Throughout this speech a woman behind me rummaged in her bag, shuffled and rustled bits of paper. Not for the first time I wondered why the women’s liberation movement is a magnet for women who are - shall we say - uninhibited and I recalled Mary Daly’s comment: “Insanity is the most logical response to the patriarchy.”

I went up to the Loft for the talk I considered essential: Maureen O’Hara on "Rolling Back Gender ID in Law." Maureen O’Hara is a feminist and a lawyer. The room was packed and Brava was also in attendance. I had pen in hand poised to take notes. Maureen began and she was clear and easy to listen to. Then a woman came in late and sat next to me - the only seat left. She ate a crunchy nut bar slowly and noisily all through the talk and I blame her for my lack of notes on Maureen O’Hara’s lecture.

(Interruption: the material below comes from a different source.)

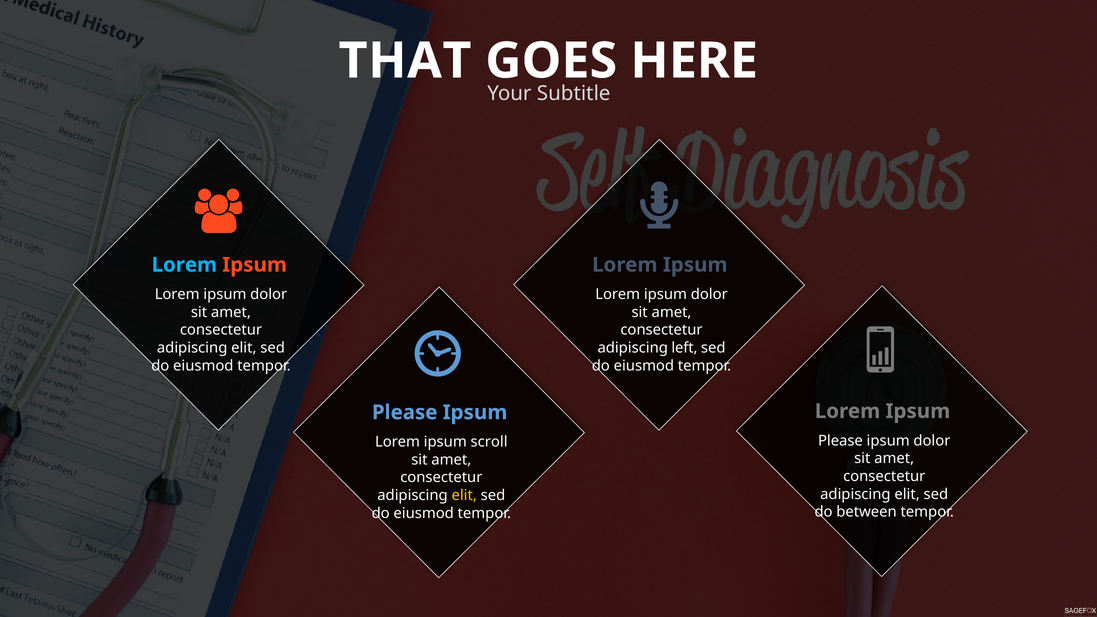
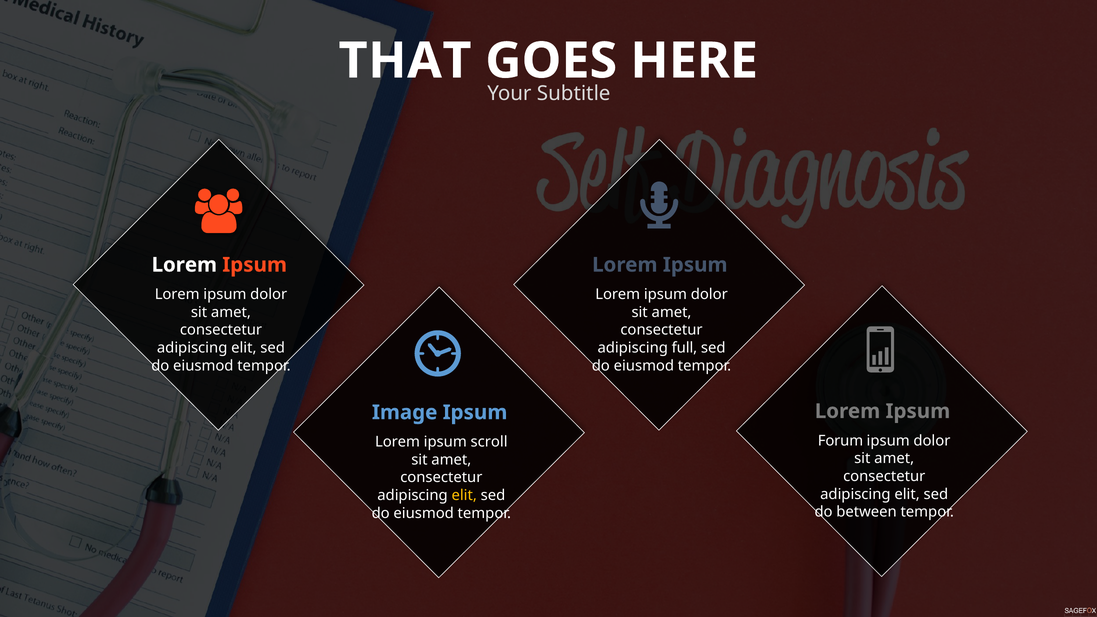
Lorem at (184, 265) colour: light blue -> white
left: left -> full
Please at (405, 412): Please -> Image
Please at (840, 441): Please -> Forum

Sheila Jeffreys - the Reverend Mother - gave the final speech entitled "Why equality doesn’t work." In a blaze of statistics she explained why the women’s liberation movement begun in Britain in 1970 - a movement whose aim was equality with men - is a damp squib. Progress is slower than a sloth in slow motion. In 2022 The World Economic Forum said women globally earn 20% less than men and it will take about 100 years to reach parity. According to TUC statistics in 2023 women in the UK earn 15% less than men, equivalent to working two months of the year for free.

She continued relentlessly:  In the UK women do 60% more housework than men. When we retire our pension is 38% less than men's; women constitute only 2% of the manual workforce (skilled trades). Women are, she says, a sex caste subordinate to men, a slave class to provide free labor - child care and services for their husbands including sex work “which they’d rather not be doing a lot of the time.”

Her point was that equal pay legislation such as quotas don’t work because the system - the patriarchy - is stacked against us from the beginning.  She says: “All men’s advantages stem from marriage, the acquisition of a wife means a man has a wife to service all his needs and bring up his children for free. Women have the double disadvantage of serving as the wife while not having a wife. Unlike men, women are slaves in the private sphere, subject to being murdered. Male violence and pornography mean the idea of equality with men is impossible and absurd. I thought of Sarah Everard, arrested for the crime of being blond and pretty - her punishment: rape, strangulation and death.

Sheila Jeffrey’s answer to the question what is to be done, is to become a political lesbian. If women want liberation from slavery, they must disengage from men.